The Academy Awards television audience in the US plunged to 9.85 million viewers, less than half the Oscars’ previous low and continuing a startling trend of viewer tune out for awards shows.
The Nielsen company’s preliminary estimate shows the audience that watched Nomadland win best picture on ABC on Sunday was 58% below last year’s tally of 23.6 million, which had set the previous record for least-watched Oscars telecast.
Following a year in which cinemas were mostly closed due to Covid-19, people were unexcited about or unfamiliar with movies they primarily streamed at home.
Oscars producers tried to fight through pandemic fatigue with a host-less programme and a small, socially-distanced audience that did not wear masks during the broadcast.
The event drew mixed reviews, and renewed questions about the types of movies the industry makes and wants to honour.
“It was agonising for me to get through the show last night. It was pure torture,” said Marc Berman, a veteran television analyst who writes the “Programming Insider” newsletter, on Monday.
It was not long ago that the Oscars were often the second most-watched television programme of the year after the Super Bowl. For most of the 2000s, the Academy Awards audience was in the 35 million to 45 million range each year. Only six years ago, in 2015, the Oscars reached 37.3 million people, Nielsen said.

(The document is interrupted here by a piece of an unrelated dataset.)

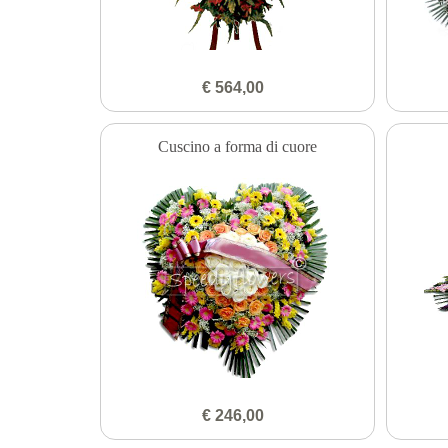
€ 564,00
Cuscino a forma di cuore
€ 246,00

The Oscars have done best in years when popular movies were up for awards — the telecast drew 55 million viewers when Titanic won best picture in 1998 — but no movie this year came close to that impact. As a result, viewers sat through “long acceptance speeches from people you don’t know in movies you never heard of”, Berman said.
To be fair, all awards shows have been in a ratings free-fall. Both the Golden Globes (6.9 million viewers) and Grammy Awards (9.2 million) had record low audiences this year.
The normal glitz, glamour and excitement of these programmes has been muted by the pandemic. Instead, producers have had to deal with live audiences either limited or non-existent, presented to an audience already sick of seeing people on Zoom.
More than ever, the Oscars needed to simply show more of the movies they were honouring, wrote Darren Franich in Entertainment Weekly.
But there were relatively few clips. The show lacked production numbers and was light on scripted comedy. Winners were also not rushed offstage with music designed to shorten acceptance speeches — for better or worse.
“Sunday’s broadcast on ABC was more like a cross between the Golden Globes and the closing-night banquet of a long, exhausting convention,” wrote Mike Hale in The New York Times.
The show took some risks creatively, although one of them — ending the night with the best actor winner instead of building up to the best picture — may have proved disorienting to some viewers.
Some of the other problems pulling people away from awards shows are not unique to the movie industry. Entertainment audiences are splintered, with fewer events pulling people together communally. And instead of sitting through hours of minor awards, many people know they see special moments, like Glenn Close shaking to “Da Butt”, on social media feeds later.
But there are things unique to the industry that people making movies must take into account, said Sasha Stone, founder and editor of the Awards Daily web site.
The Academy Awards have “painted themselves into a corner” by honouring movies that appeal to critics and people who cover and talk about the awards, instead of the general public, she said.
The show risks becoming like the Tony Awards, which is watched primarily by a niche audience that knows the New York theatre world well, she said.
Now, Stone said her 22-year-old daughter and her friends believed the Academy Awards were only interested in a certain kind of movie — and they were not being flattering.